Every time I read a novel written by Dukaj I start feeling smarter. The ideas
presented by characters are always worth considering and eye-opening.

[http://en.wikipedia.org/wiki/Ice_(Dukaj_novel)](http://en.wikipedia.org/wiki/Ice_\(Dukaj_novel\))

------
kristianp
One great book that hasn't been mentioned so far is the Forever War by Joe
Haldeman.

------
fred_is_fred
I really enjoyed reading Snowcrash.
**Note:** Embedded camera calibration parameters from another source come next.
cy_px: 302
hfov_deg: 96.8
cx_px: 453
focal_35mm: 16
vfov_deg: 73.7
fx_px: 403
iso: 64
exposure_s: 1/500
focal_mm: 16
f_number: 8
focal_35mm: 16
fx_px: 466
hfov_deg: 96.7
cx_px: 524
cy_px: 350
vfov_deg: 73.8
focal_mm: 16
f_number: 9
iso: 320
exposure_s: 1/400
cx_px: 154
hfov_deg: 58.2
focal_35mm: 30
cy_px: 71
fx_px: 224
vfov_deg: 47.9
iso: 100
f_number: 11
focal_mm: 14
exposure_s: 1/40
It's no literary magic but it's a fun
read.

------
partisan
Hard to say... had you asked me this question 15 years ago, I would have
answered without hesitation, The Hobbit and Ender's Game.
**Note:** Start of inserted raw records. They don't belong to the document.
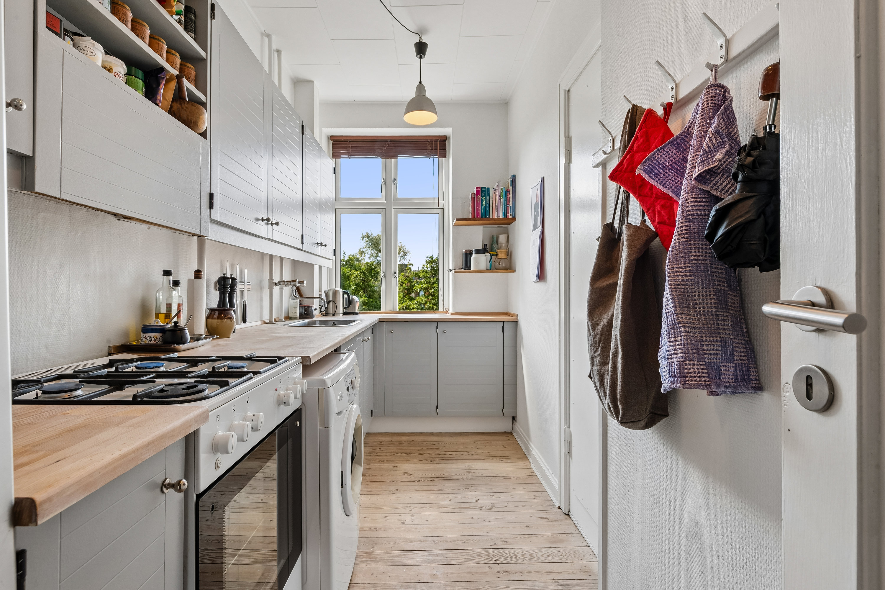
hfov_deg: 93.3
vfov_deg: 70.4
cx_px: 442
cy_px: 295
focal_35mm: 17
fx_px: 418
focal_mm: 17
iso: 400
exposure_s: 1/15
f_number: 13
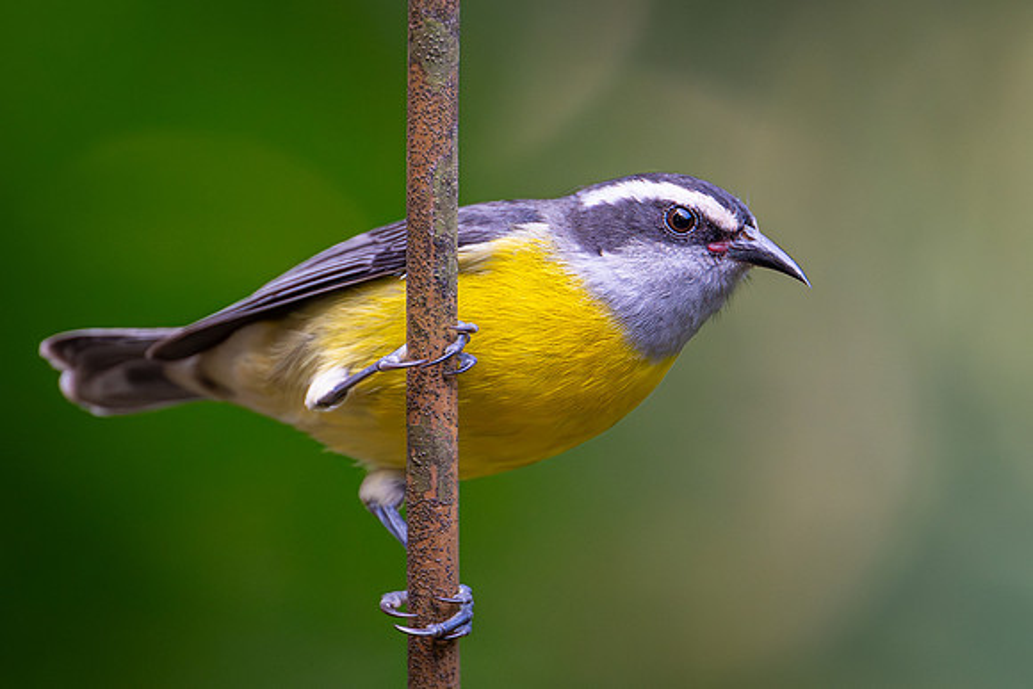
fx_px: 28677
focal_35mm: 999
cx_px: 701
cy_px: 421
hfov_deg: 2.1
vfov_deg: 1.4
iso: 5000
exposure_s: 1/500
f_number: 6.3
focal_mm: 560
Today, it's a bit less clear, but here is what comes to mind.

Rendezvous with Rama - Arthur C. Clarke

Worthing Saga - Orson Scott Card

------
atmosx
Cryptonomicon, it's by FAR the best I've read!

EDIT: Come to think of it, I don't know is in the right category as Sci/fi.
Well if not cryptonomicon, then SnowCrash probably :-P

------
kephra
The Sheep Look Up by John Brunner is still my favorite novel while A Ticket to
Tranai by Robert Sheckley is my preferred short story.

------
gadders
Some I have enjoyed:

The Left Hand of God Trilogy The Bad Company series Iain M Banks Sci-Fi Philip
Jose Farmer Riverworld

------
pmoriarty
Ubik by Philip K Dick.

------
lastofus
Hyperion Cantos is my personal favorite.